If None the original output dims will be preserved [Default: None].
Returns
returns self with reshaped input and output dimensions.
Return type
BaseOperator
Raises
QiskitError – if combined size of all subsystem input dimension or subsystem output dimensions is not constant.
set_atol
classmethod Clifford.set_atol(value)
Set the class default absolute tolerance parameter for float comparisons.
set_rtol
classmethod Clifford.set_rtol(value)
Set the class default relative tolerance parameter for float comparisons.
subtract
Clifford.subtract(other)
Return the linear operator self - other.
DEPRECATED: use operator - other instead.
Parameters
other (BaseOperator) – an operator object.
Returns
the operator self - other.
Return type
BaseOperator
tensor
Clifford.tensor(other)
Return the tensor product operator self ⊗ other.
Parameters
other (Clifford) – a operator subclass object.
Returns
the tensor product operator self ⊗ other.
Return type
to_circuit
Clifford.to_circuit()
Return a QuantumCircuit implementing the Clifford.

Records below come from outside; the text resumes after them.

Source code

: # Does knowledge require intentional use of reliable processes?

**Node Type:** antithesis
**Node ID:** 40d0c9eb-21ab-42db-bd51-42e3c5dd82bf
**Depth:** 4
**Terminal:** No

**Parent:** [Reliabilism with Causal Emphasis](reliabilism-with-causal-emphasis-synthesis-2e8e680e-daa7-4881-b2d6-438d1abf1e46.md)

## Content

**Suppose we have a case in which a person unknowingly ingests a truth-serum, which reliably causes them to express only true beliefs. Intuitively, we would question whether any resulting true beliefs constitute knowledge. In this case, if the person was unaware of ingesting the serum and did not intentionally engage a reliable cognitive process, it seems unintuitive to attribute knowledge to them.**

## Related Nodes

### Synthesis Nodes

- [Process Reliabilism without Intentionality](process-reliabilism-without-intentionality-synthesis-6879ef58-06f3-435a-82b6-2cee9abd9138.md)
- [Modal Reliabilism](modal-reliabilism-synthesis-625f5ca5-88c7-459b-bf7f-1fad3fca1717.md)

For N <= 3 qubits this is based on optimal CX cost decomposition from reference [1]. For N > 3 qubits this is done using the general non-optimal compilation routine from reference [2].
Returns
a circuit implementation of the Clifford.
Return type
References
- S. Bravyi, D. Maslov, Hadamard-free circuits expose the structure of the Clifford group, arXiv:2003.09412 [quant-ph]
- S. Aaronson, D. Gottesman, Improved Simulation of Stabilizer Circuits, Phys. Rev. A 70, 052328 (2004). arXiv:quant-ph/0406196
to_dict
Clifford.to_dict()
Return dictionary represenation of Clifford object.
to_instruction
Clifford.to_instruction()
Return a Gate instruction implementing the Clifford.
to_matrix
Clifford.to_matrix()
Convert operator to Numpy matrix.
to_operator
Clifford.to_operator()
Convert to an Operator object.
transpose
Clifford.transpose()
Return the transpose of the Clifford.